Train a forecast on the data up to the 14th May and then compare the cumulative forecast with the actual cumulative totals (this forecast does not use the email regressor column; we’ll get to that later):

In this case, the actual cumulative total (3786 in cell D101) is higher than the upper bound for the forecasted total (3785 in cell L101). This means the change made on the 14th May was a significant improvement.

However….

The default predictive interval width in Forecast Forge is 80%. Which means there is a 10% chance of the actual values being above the interval and a 10% chance they would be below.

So there is a 90% chance that things actually changed on the 14th May. For some reason people are often obsessed with a 95% chance; if you want to measure at this level instead then change the width of the predictive interval from 0.8 to 0.9 (i.e. 5% above and 5% below):

Rerunning the analysis now gives a different result:

The actual value in cell D101 is within the range between cells O101 and P101. This is a “non-significant” change (probably a major abuse of stats terminology here, please don’t yell at me).

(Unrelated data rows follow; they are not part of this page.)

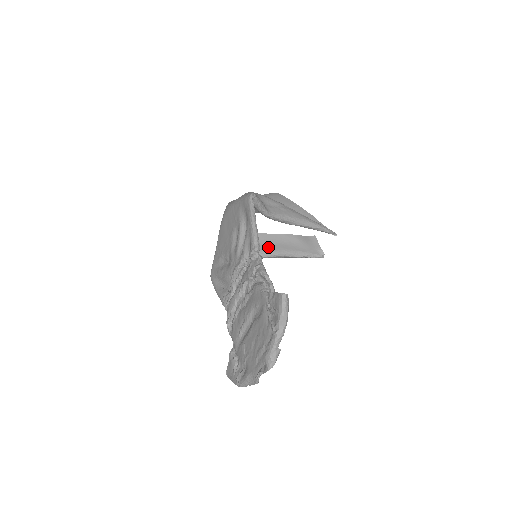
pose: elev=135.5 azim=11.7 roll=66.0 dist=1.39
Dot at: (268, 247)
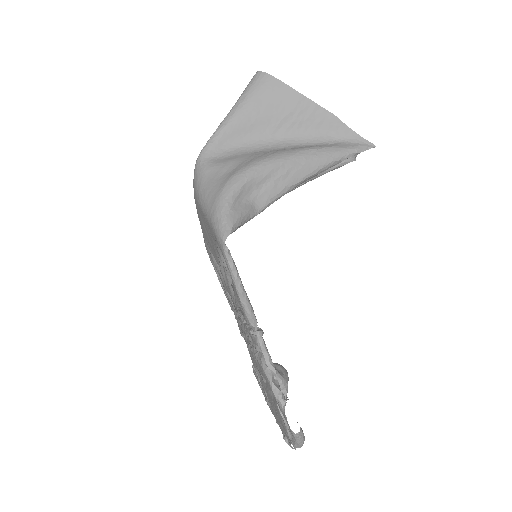
Dot at: occluded
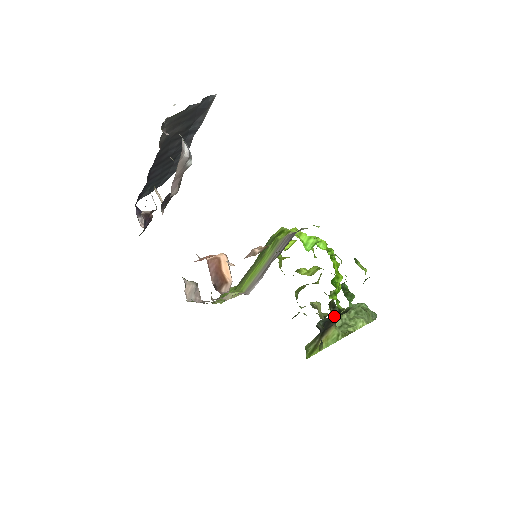
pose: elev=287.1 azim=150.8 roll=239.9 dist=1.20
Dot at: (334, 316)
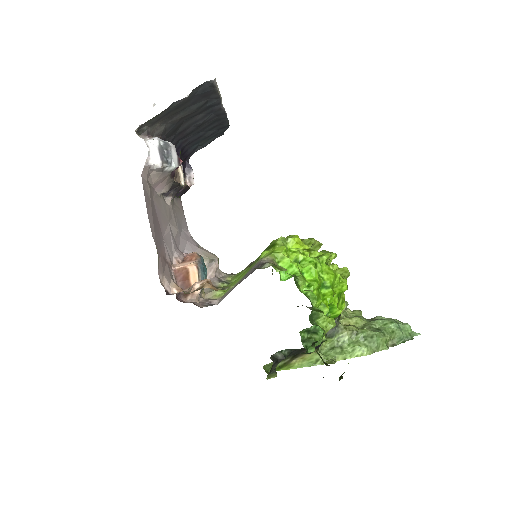
Dot at: occluded
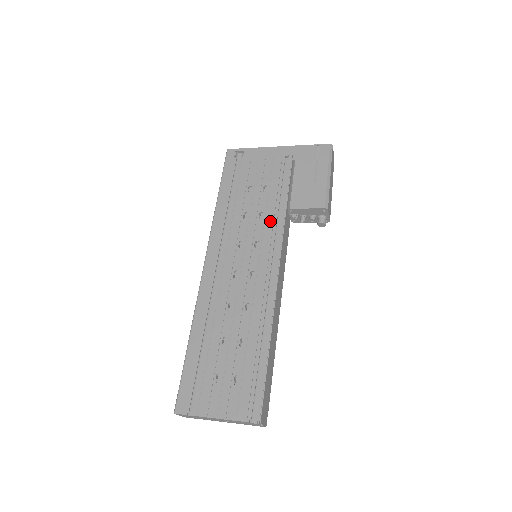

This is why having a good forecast is so important. Without the email regressor column the forecasting algorithm cannot understand why there are these semi-regular spikes in transactions. The algorithm concludes that there is just a lot of random variation in daily transactions; then the predictive interval must be wider to allow for this.

Using the email regressor reduces the width of the predictive interval by a lot. The actual value is waaaay outside the upper bound for the forecast so we can be very confident that something real happened on the 14th May.